Starting at the line "family: Ceratopogonidae" and ending with the last line of the material below, write the lines out again with "phylum" replaced by "division" and everything else unchanged. Leave the pictures out of your answer.

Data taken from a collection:
[START]

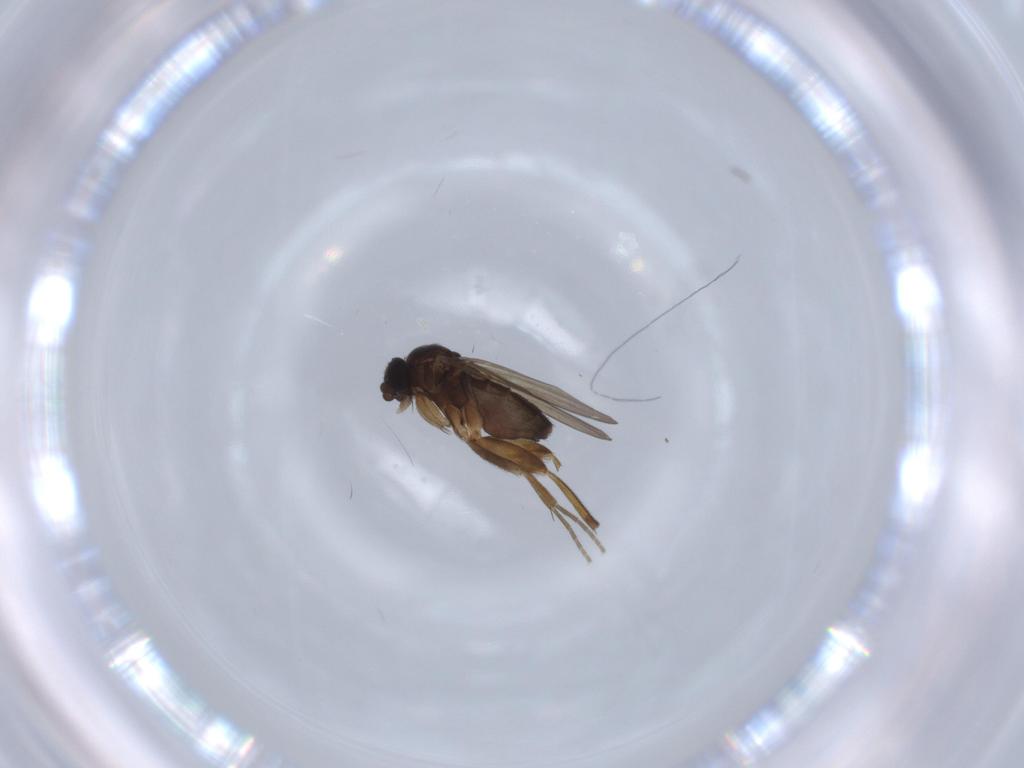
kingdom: Animalia
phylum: Arthropoda
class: Insecta
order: Diptera
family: Phoridae
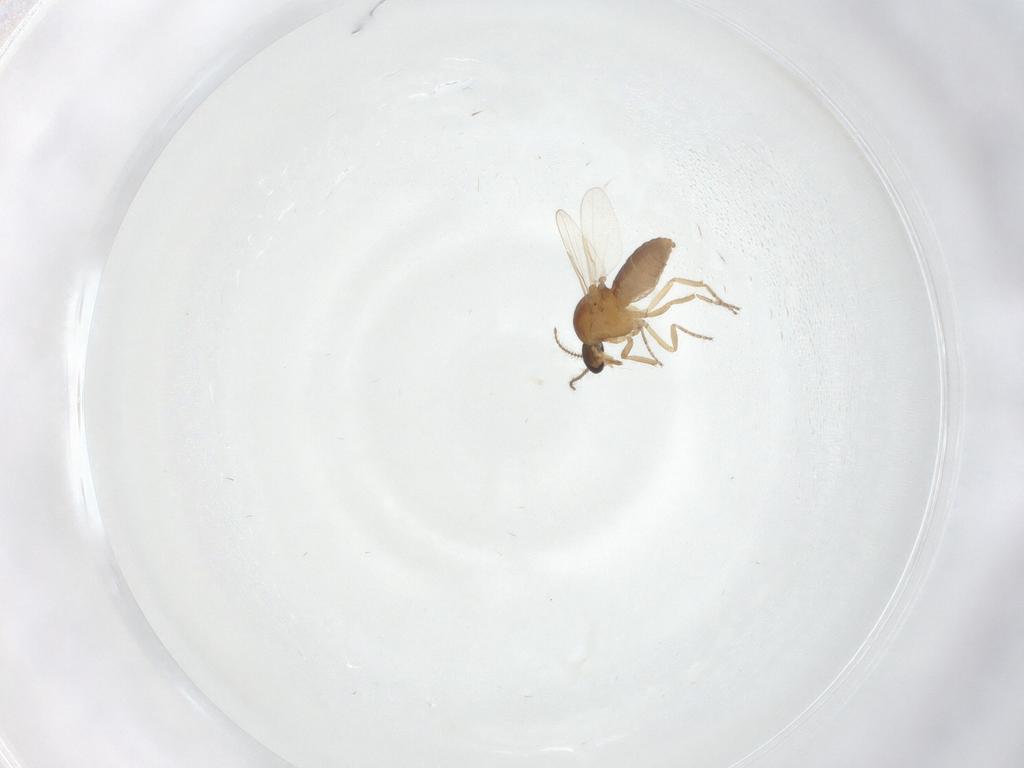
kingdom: Animalia
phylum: Arthropoda
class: Insecta
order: Diptera
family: Ceratopogonidae
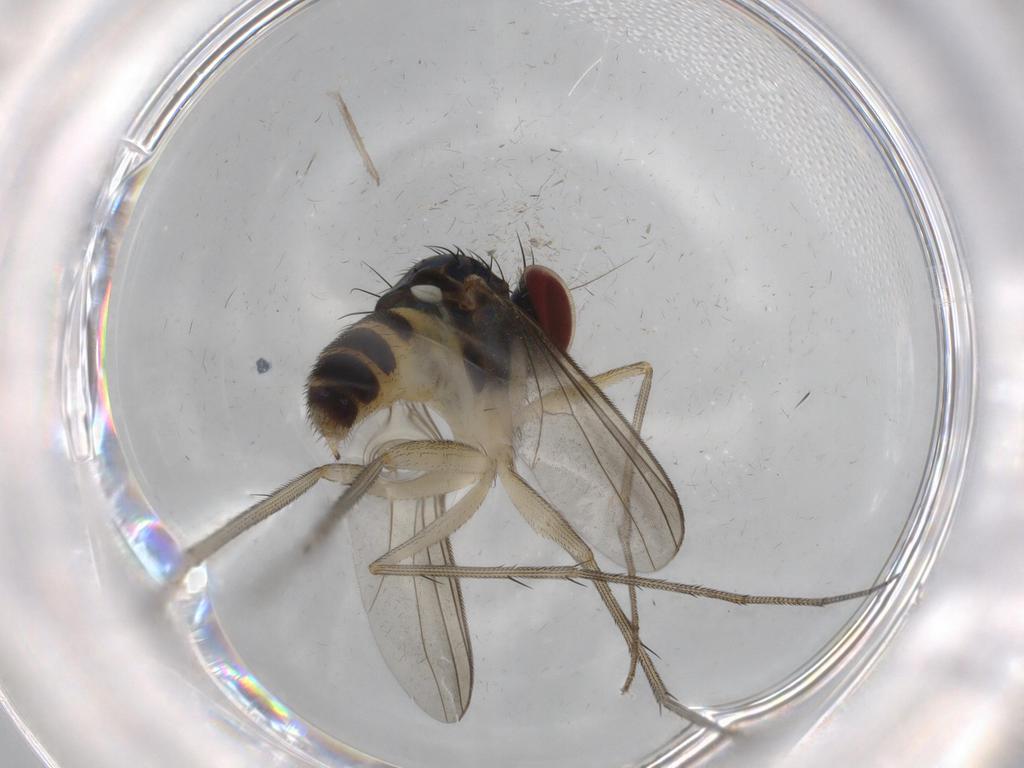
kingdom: Animalia
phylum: Arthropoda
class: Insecta
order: Diptera
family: Dolichopodidae
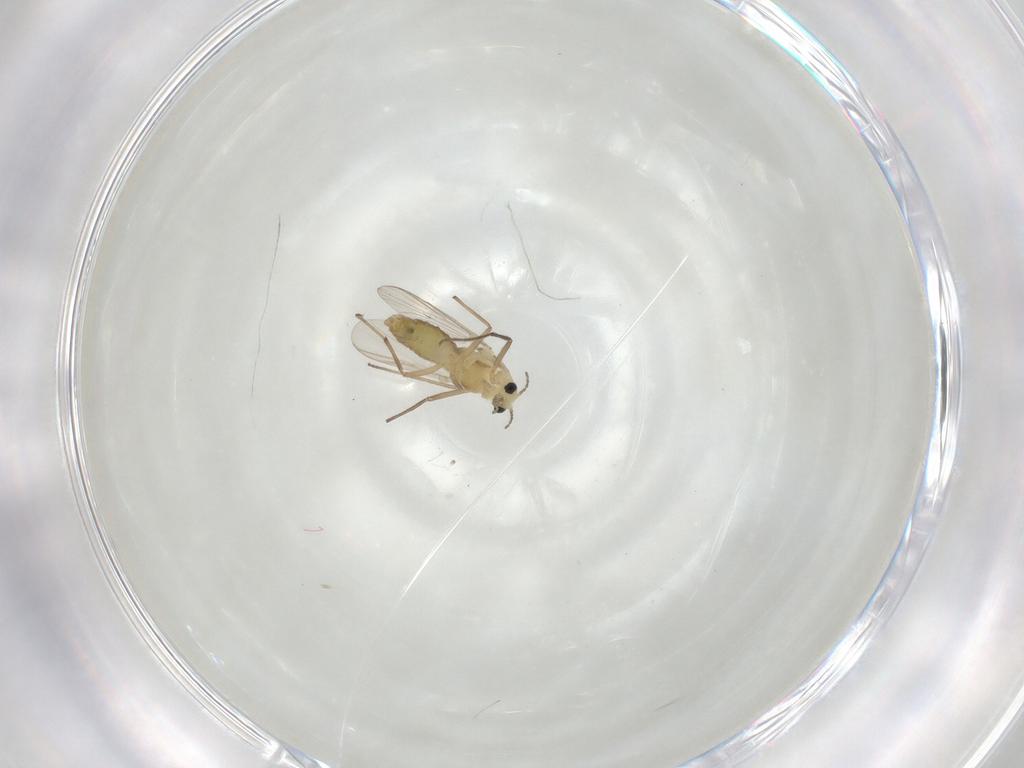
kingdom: Animalia
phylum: Arthropoda
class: Insecta
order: Diptera
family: Chironomidae
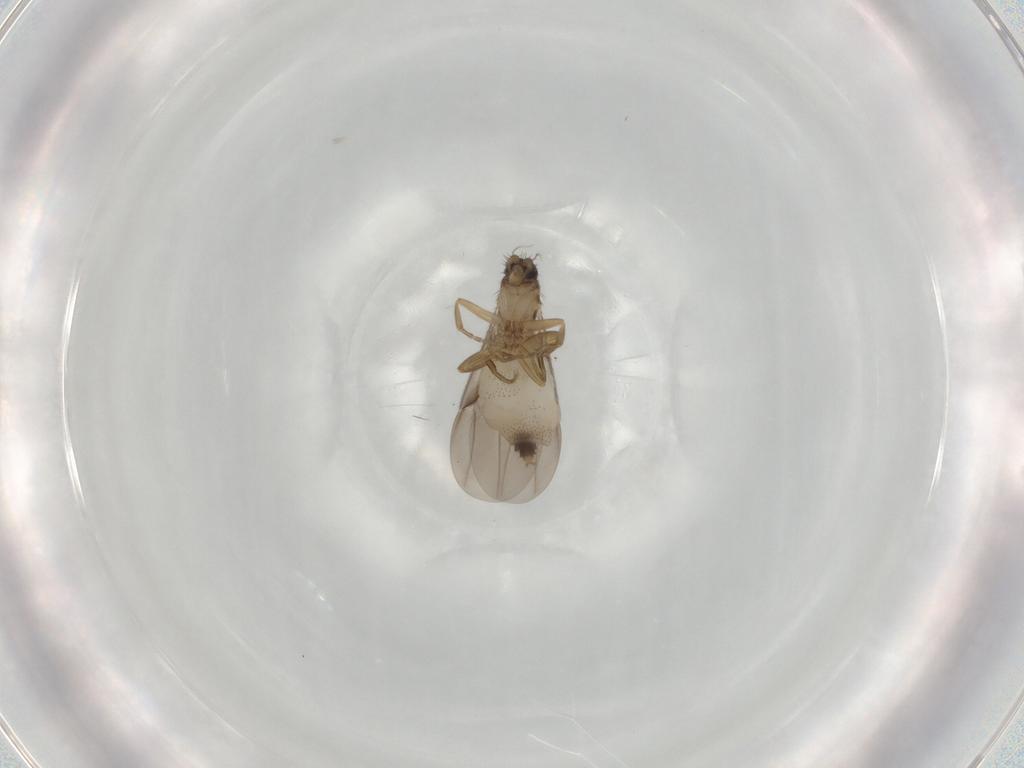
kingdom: Animalia
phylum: Arthropoda
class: Insecta
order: Diptera
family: Phoridae
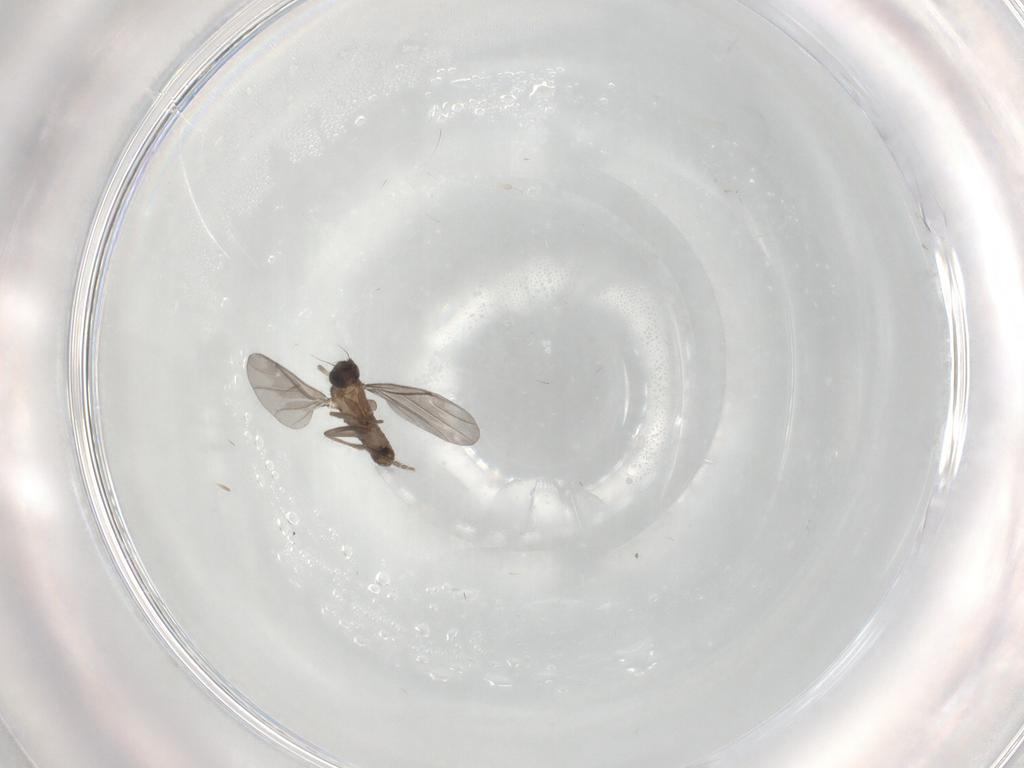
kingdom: Animalia
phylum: Arthropoda
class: Insecta
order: Diptera
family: Phoridae
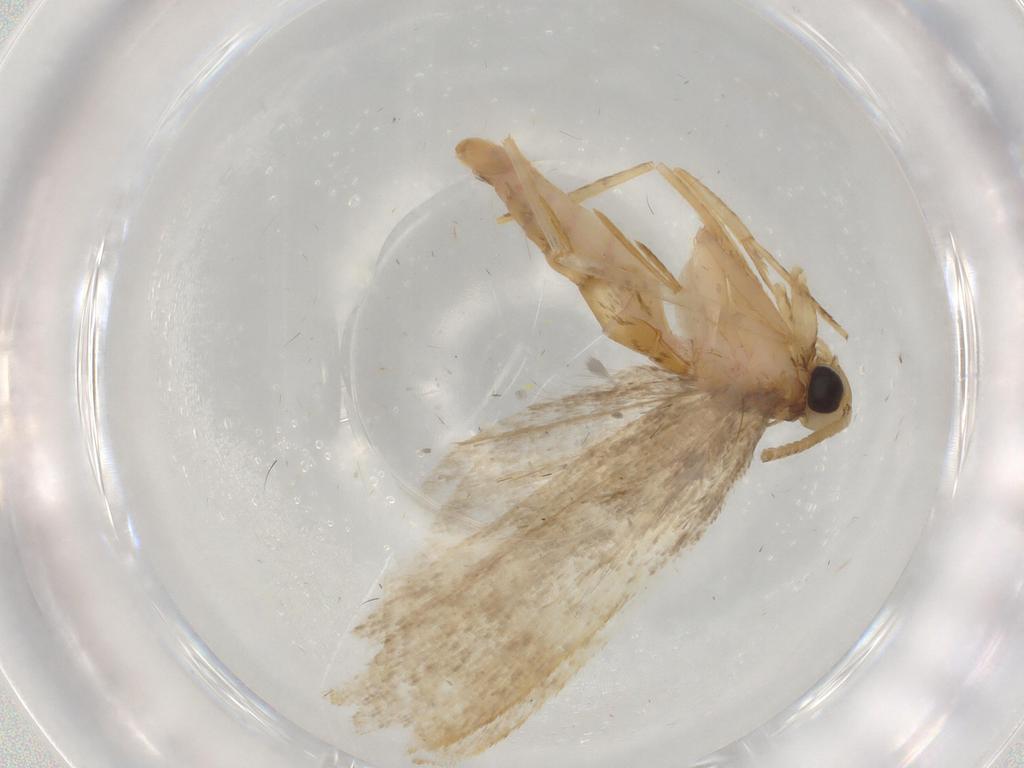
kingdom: Animalia
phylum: Arthropoda
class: Insecta
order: Lepidoptera
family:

[END]

→ Exercise output
family: Ceratopogonidae
kingdom: Animalia
division: Arthropoda
class: Insecta
order: Diptera
family: Dolichopodidae
kingdom: Animalia
division: Arthropoda
class: Insecta
order: Diptera
family: Chironomidae
kingdom: Animalia
division: Arthropoda
class: Insecta
order: Diptera
family: Phoridae
kingdom: Animalia
division: Arthropoda
class: Insecta
order: Diptera
family: Phoridae
kingdom: Animalia
division: Arthropoda
class: Insecta
order: Lepidoptera
family:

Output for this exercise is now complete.